Excès de vitesse, téléphone, alcool : perceptions immédiates en hausse dès le 1er juillet.
À partir du 1er juillet, les montants des perceptions immédiates pour les infractions routières augmentent de 10%. En 2025, les amendes ont rapporté environ 600 millions d’euros à l’État belge.

Les amendes routières « mineures » augmentent de 10%
À partir du 1er juillet, les amendes dites de perception immédiate pour les infractions routières seront augmentées de 10 %.
- Un conducteur ayant commis une infraction de 1er degré devra désormais payer une amende de 64 euros au lieu de 58 euros. Ces infractions concernent, entre autres, le non-port de la ceinture de sécurité, l’emprunt d’une bande d’arrêt d’urgence ou d’une bande réservée aux bus lorsqu’elles sont interdites, ainsi que l’absence d’utilisation des clignotants. Les excès de vitesse légèrement supérieurs à 50 km/h sont également inclus.
- Pour une infraction de 2e degré, l’amende passe à 128 euros contre 116 euros précédemment. Ce type d’infraction met indirectement en danger la sécurité des usagers. Cela inclut des comportements tels que dépasser par la droite, ignorer un panneau « Stop » ou « Céder le passage » et conduire à une vitesse inadaptée.
- Commettre une infraction de 3e degré entraînera une amende de 191 euros à partir du 1er juillet, si celle-ci est infligée immédiatement par la police. Les infractions concernées incluent le non-respect des ordres d’un agent de police, l’utilisation du téléphone au volant, le franchissement d’un feu rouge, la conduite dans un sens interdit ou le franchissement d’une ligne blanche continue. Pour ces infractions, les coûts peuvent être plus élevés si réclamés par le Parquet ou conduisant devant le Tribunal de Police, pouvant aboutir à une annulation du permis de conduire.
- Enfin, une infraction de 4e degré coûtera un minimum de 520 euros. Ces infractions sont les plus graves et mettent directement en danger la vie humaine. Cela inclut par exemple le dépassement en côte ou dans un virage où cela est prohibé, le non-respect des signaux d’un passage à niveau ou l’emprunt d’une autoroute en marche arrière ou à contresens.
En plus de ces amendes, une redevance administrative d’environ dix euros sera ajoutée.
Augmentation des amendes pour infractions liées à l’alcool
Les montants des amendes pour infractions liées à l’alcool, lorsqu’elles sont traitées sur place, seront également augmentés à partir du 1er juillet 2026.
Les nouveaux montants dépendront du taux d’alcoolémie. Ils seront de :
- 116 euros, au lieu de 105 euros actuellement, pour les conducteurs professionnels présentant un taux d’alcool compris entre 0,09 milligramme et 0,22 milligramme par litre d’air alvéolaire expiré.
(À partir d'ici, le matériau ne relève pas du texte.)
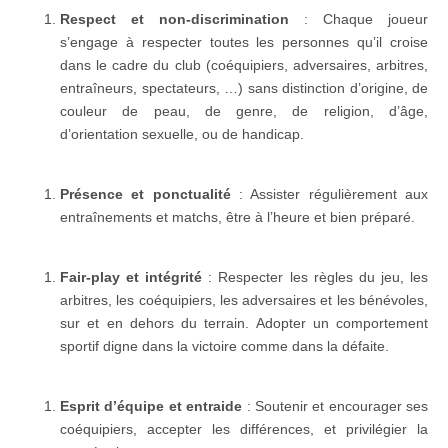
Respect et non-discrimination
: Chaque joueur
s’engage à respecter toutes les personnes qu’il croise
dans le cadre du club (coéquipiers, adversaires, arbitres,
entraîneurs, spectateurs, …) sans distinction d’origine, de
couleur de peau, de genre, de religion, d’âge,
d’orientation sexuelle, ou de handicap.
Présence et ponctualité
: Assister régulièrement aux
entraînements et matchs, être à l’heure et bien préparé.
Fair-play et intégrité
: Respecter les règles du jeu, les
arbitres, les coéquipiers, les adversaires et les bénévoles,
sur et en dehors du terrain. Adopter un comportement
sportif digne dans la victoire comme dans la défaite.
Esprit d’équipe et entraide
: Soutenir et encourager ses
coéquipiers, accepter les différences, et privilégier la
- 197 euros, contre 179 euros aujourd’hui, pour une infraction à l’article 34, § 1er, de la loi sur la circulation routière avec une concentration d’alcool d’au moins 0,22 milligramme et inférieure à 0,35 milligramme par litre d’air alvéolaire expiré.
- 462 euros, au lieu de 420 euros actuellement, pour une infraction à l’article 34, § 2, de la loi sur la circulation routière avec une concentration d’alcool au moins 0,35 milligramme et inférieure à 0,44 milligramme par litre d’air alvéolaire expiré.
- 636 euros, au lieu de 578 euros actuellement pour une infraction à l’article 34, § 2, de la loi sur la circulation routière avec une concentration d’alcool au moins 0,44 milligramme et inférieure à 0,50 milligramme par litre d’air alvéolaire expiré.
À partir du 1er juillet, une augmentation de 10 % s’appliquera également aux sommes maximales pouvant être perçues ou que les contrevenants étrangers doivent consigner.
Les recettes générées par ces amendes seront allouées au Fonds de sécurité routière et réparties entre les services de police et de justice afin de financer leurs actions en matière de sécurité routière.
En 2025, d’après Het Nieuwsblad, ces amendes devraient rapporter environ 600 millions d’euros à l’État belge. L’an dernier, la police a enregistré plus de 10 millions d’infractions routières, soit une moyenne de près de 27.000 amendes par jour.